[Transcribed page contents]
----------------
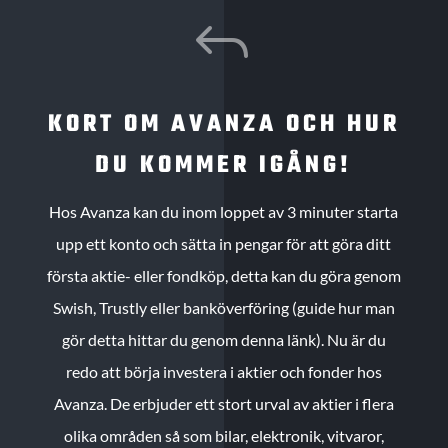
J
KORT OM AVANZA OCH HUR
DU KOMMER IGÅNG!
Hos Avanza kan du inom loppet av 3 minuter starta
upp ett konto och sätta in pengar för att göra ditt
första aktie- eller fondköp, detta kan du göra genom
Swish, Trustly eller banköverföring (guide hur man
gör detta hittar du genom denna länk). Nu är du
redo att börja investera i aktier och fonder hos
Avanza. De erbjuder ett stort urval av aktier i flera
olika områden så som bilar, elektronik, vitvaror,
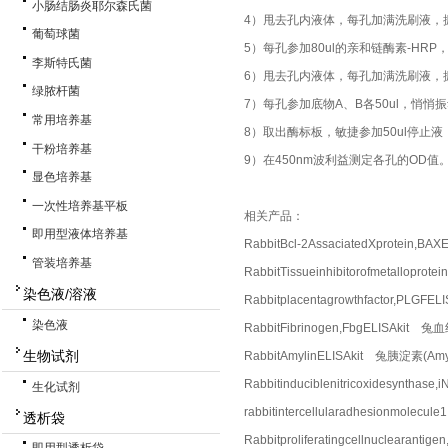
小肠结肠炎耶尔森氏菌
4）甩去孔内液体，每孔加满洗刷液，
葡萄球菌
5）每孔参加80ul的亲和链酶素-HR
李斯特氏菌
6）甩去孔内液体，每孔加满洗刷液，
绿脓杆菌
7）每孔参加底物A、B各50ul，悄悄
常用培养基
8）取出酶标板，敏捷参加50ul停止
干粉培养基
9）在450nm波利益测定各孔的OD值
显色培养基
一次性培养基平板
相关产品：
即用型液体培养基
RabbitBcl-2AssaciatedXprotein
管装培养基
RabbitTissueinhibitorofmetall
染色液/溶液
Rabbitplacentagrowthfactor,P
染色液
RabbitFibrinogen,FbgELISAkit
生物试剂
RabbitAmylinELISAkit 兔胰淀素(Am
Rabbitinduciblenitricoxidesynt
生化试剂
rabbitintercellularadhesionmo
透析袋
Rabbitproliferatingcellnuclea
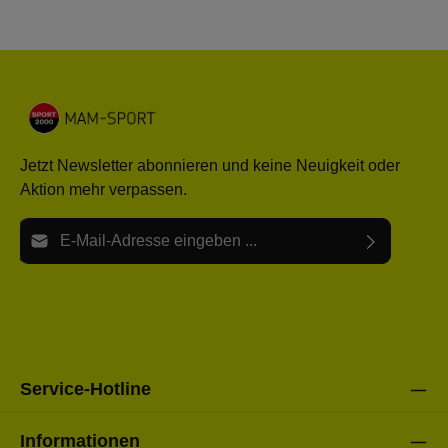
Jetzt Newsletter abonnieren und keine Neuigkeit oder
Aktion mehr verpassen.
E-Mail-Adresse*
Ich habe die
Datenschutzbestimmungen
zur Kenntnis
Die mit einem Stern (*) markierten Felder sind Pflichtfelder.
genommen und die
AGB
gelesen und bin mit ihnen
einverstanden.
Bitte gebe die oben abgebildeten Zeichen ein*
Service-Hotline
Informationen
----------------
**REQUIRED ACTION:** Using the entries, count the lines that hold the string "aktier"; nothing but the number is needed.

**FINISHED EXERCISE:** 2